▶ **Exercise description**
In the listing below, lines with the string "wrist" are to be counted; the number is the entire reply.

▶ **Records for this exercise**
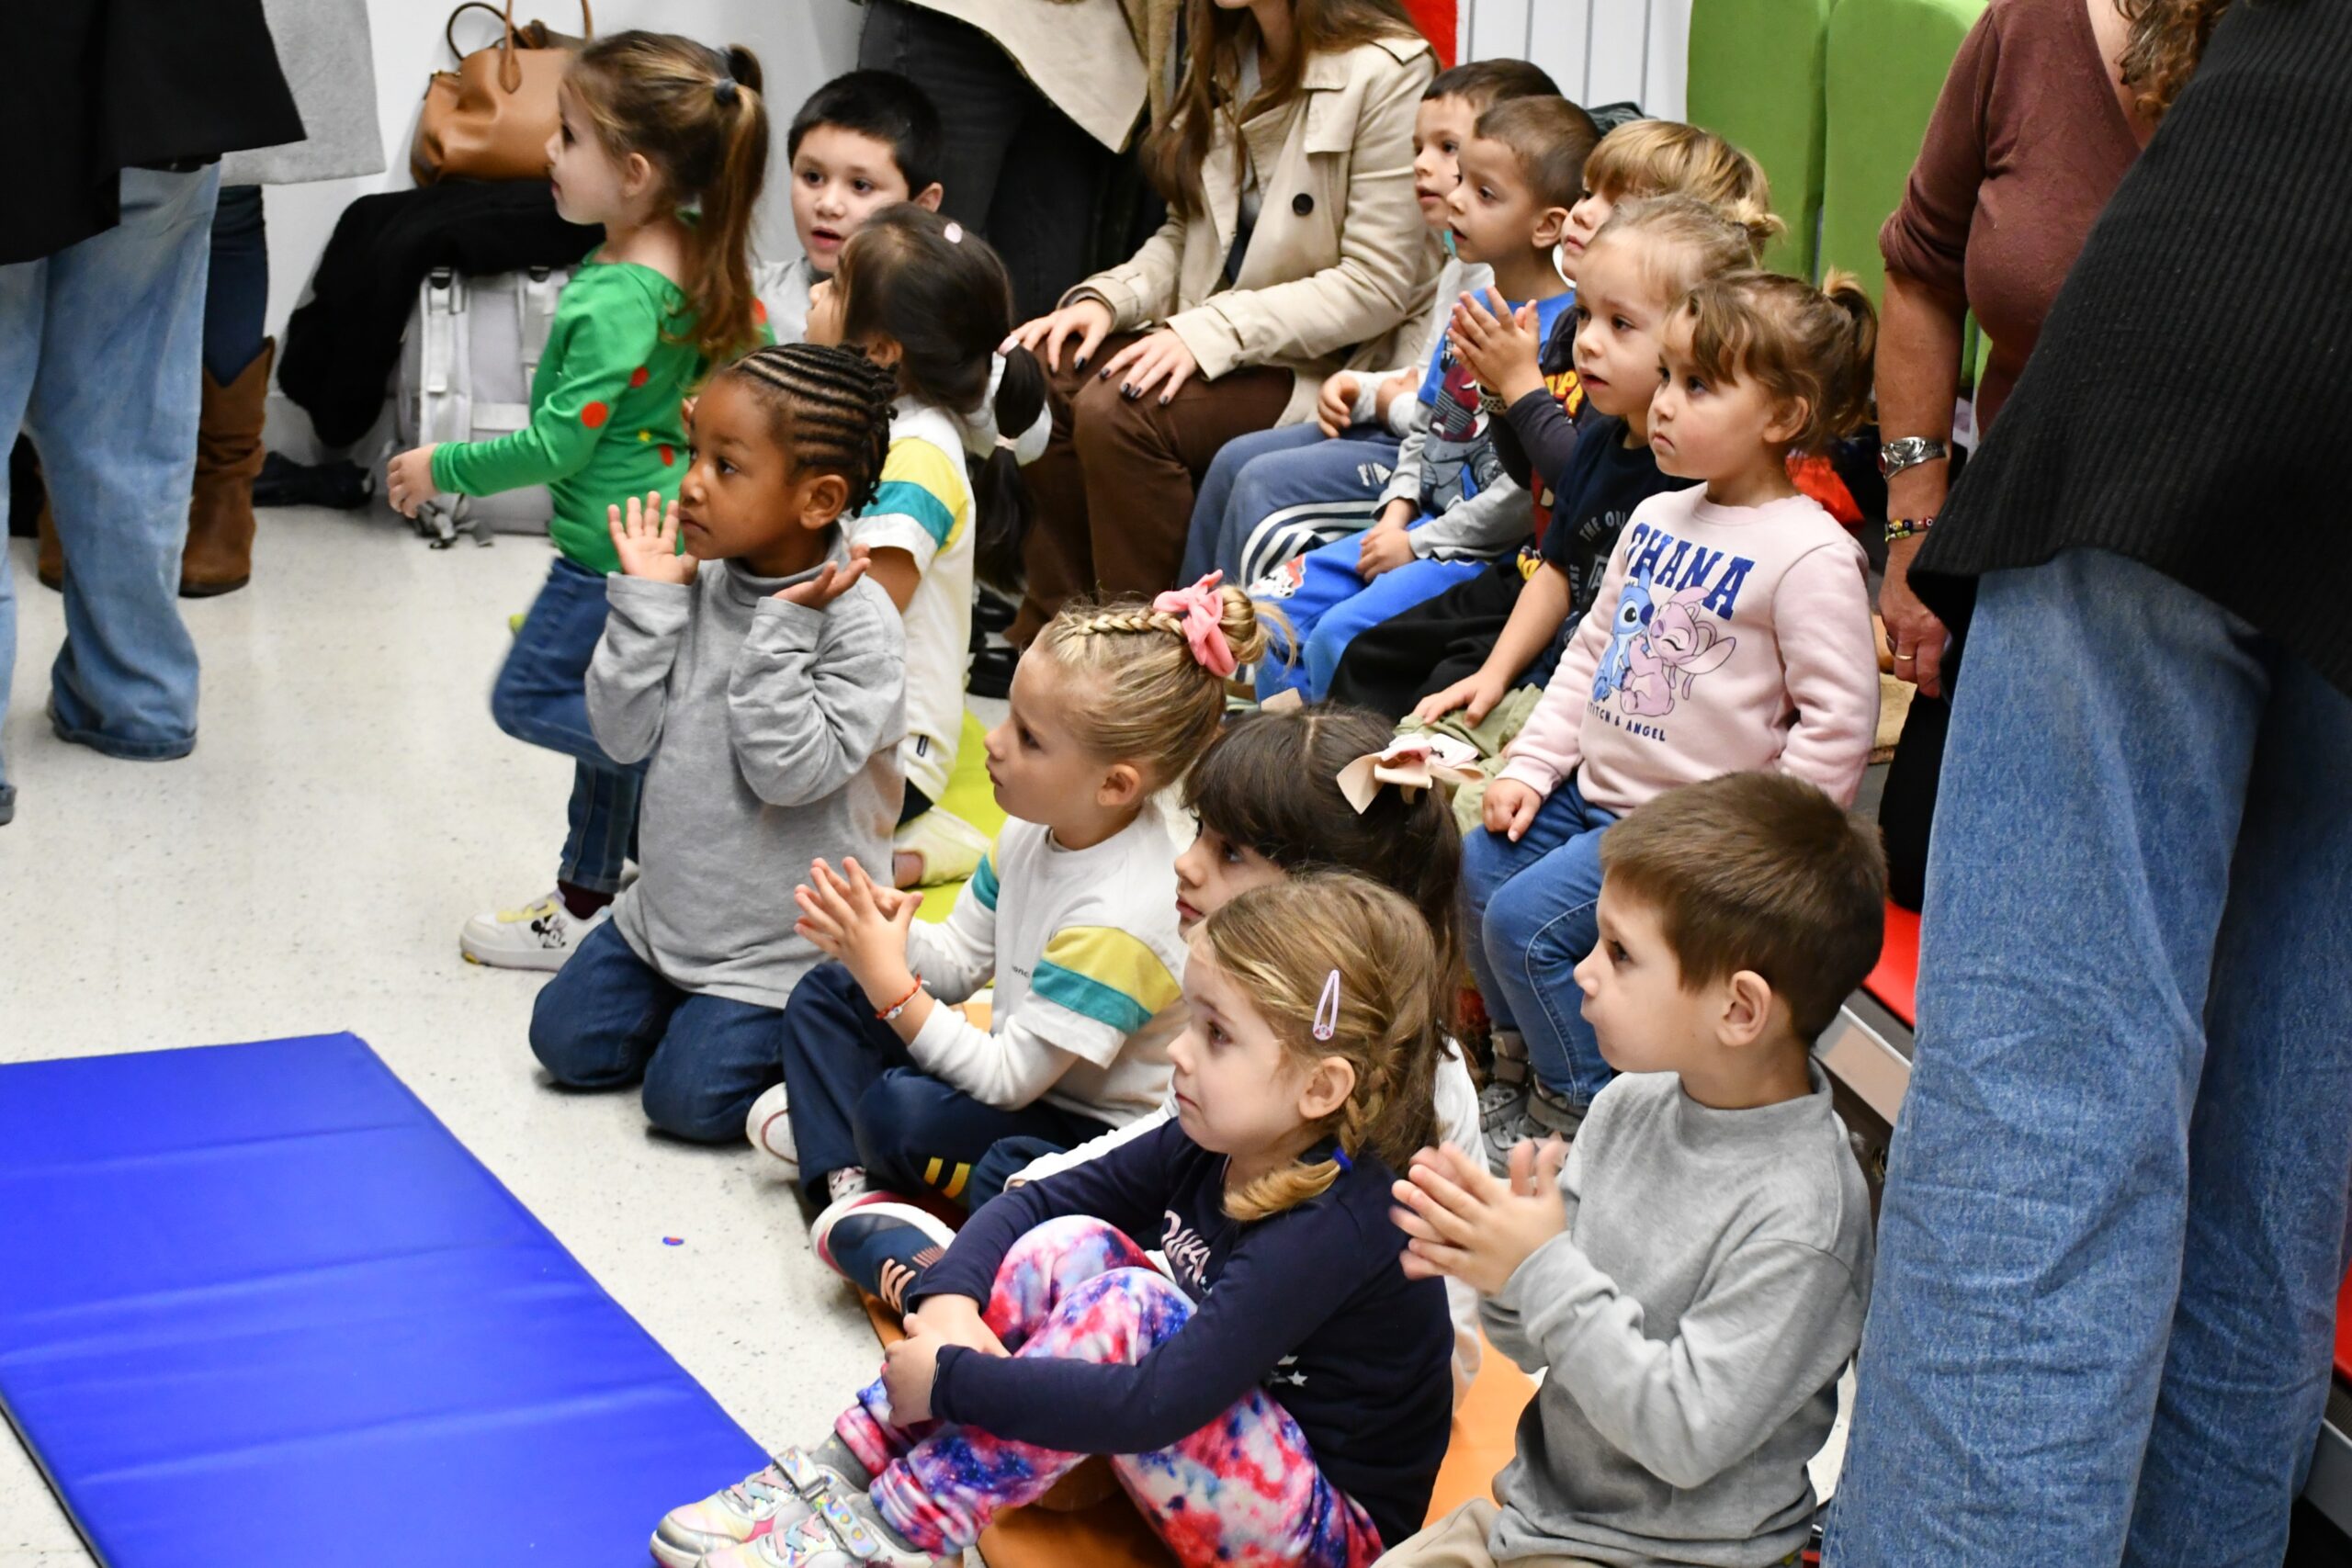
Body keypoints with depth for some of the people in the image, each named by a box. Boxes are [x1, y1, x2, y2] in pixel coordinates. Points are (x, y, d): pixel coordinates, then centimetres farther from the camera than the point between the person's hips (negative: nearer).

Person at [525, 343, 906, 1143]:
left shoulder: (858, 624, -20)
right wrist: (647, 600, -13)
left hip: (780, 941, -6)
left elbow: (791, 772, -25)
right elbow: (623, 735, -6)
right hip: (668, 909, 6)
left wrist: (781, 630, -28)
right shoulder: (698, 587, -4)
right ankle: (688, 999, 28)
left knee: (687, 1096, -10)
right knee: (568, 1041, 7)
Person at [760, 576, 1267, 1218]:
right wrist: (888, 935, -16)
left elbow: (1009, 1081, -27)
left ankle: (834, 1133, 3)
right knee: (825, 995, 10)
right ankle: (846, 1177, -4)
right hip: (1025, 1064, 9)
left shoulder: (1116, 920, -32)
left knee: (899, 1109, -31)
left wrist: (891, 984, -29)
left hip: (1091, 1134, -9)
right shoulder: (1035, 829, -6)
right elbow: (961, 959, 6)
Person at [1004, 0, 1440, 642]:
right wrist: (1106, 299, -4)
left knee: (1118, 415, -28)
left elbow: (1375, 288, -18)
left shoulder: (1388, 71, -16)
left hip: (1330, 365, -7)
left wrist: (1212, 331, -24)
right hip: (1208, 346, 7)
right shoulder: (1223, 58, 8)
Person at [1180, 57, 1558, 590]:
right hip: (1396, 431, 11)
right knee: (1236, 459, 12)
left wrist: (1397, 406, -12)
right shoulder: (1464, 266, 15)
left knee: (1265, 485, -16)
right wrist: (1363, 389, 8)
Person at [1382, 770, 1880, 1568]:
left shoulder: (1798, 1218, -23)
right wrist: (1499, 1262, -15)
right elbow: (1539, 1348, 6)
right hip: (1533, 1504, 7)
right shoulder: (1629, 1106, -1)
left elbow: (1687, 1436, -23)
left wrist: (1543, 1271, -22)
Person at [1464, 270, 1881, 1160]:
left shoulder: (1811, 557, -18)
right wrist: (1533, 766, 9)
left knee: (1526, 918, -15)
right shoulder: (1658, 518, 8)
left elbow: (1837, 725, -19)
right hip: (1593, 789, 9)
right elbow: (1592, 649, 17)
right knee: (1480, 866, 9)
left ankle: (1583, 1105, 5)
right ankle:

▶ **Solution to the problem**
11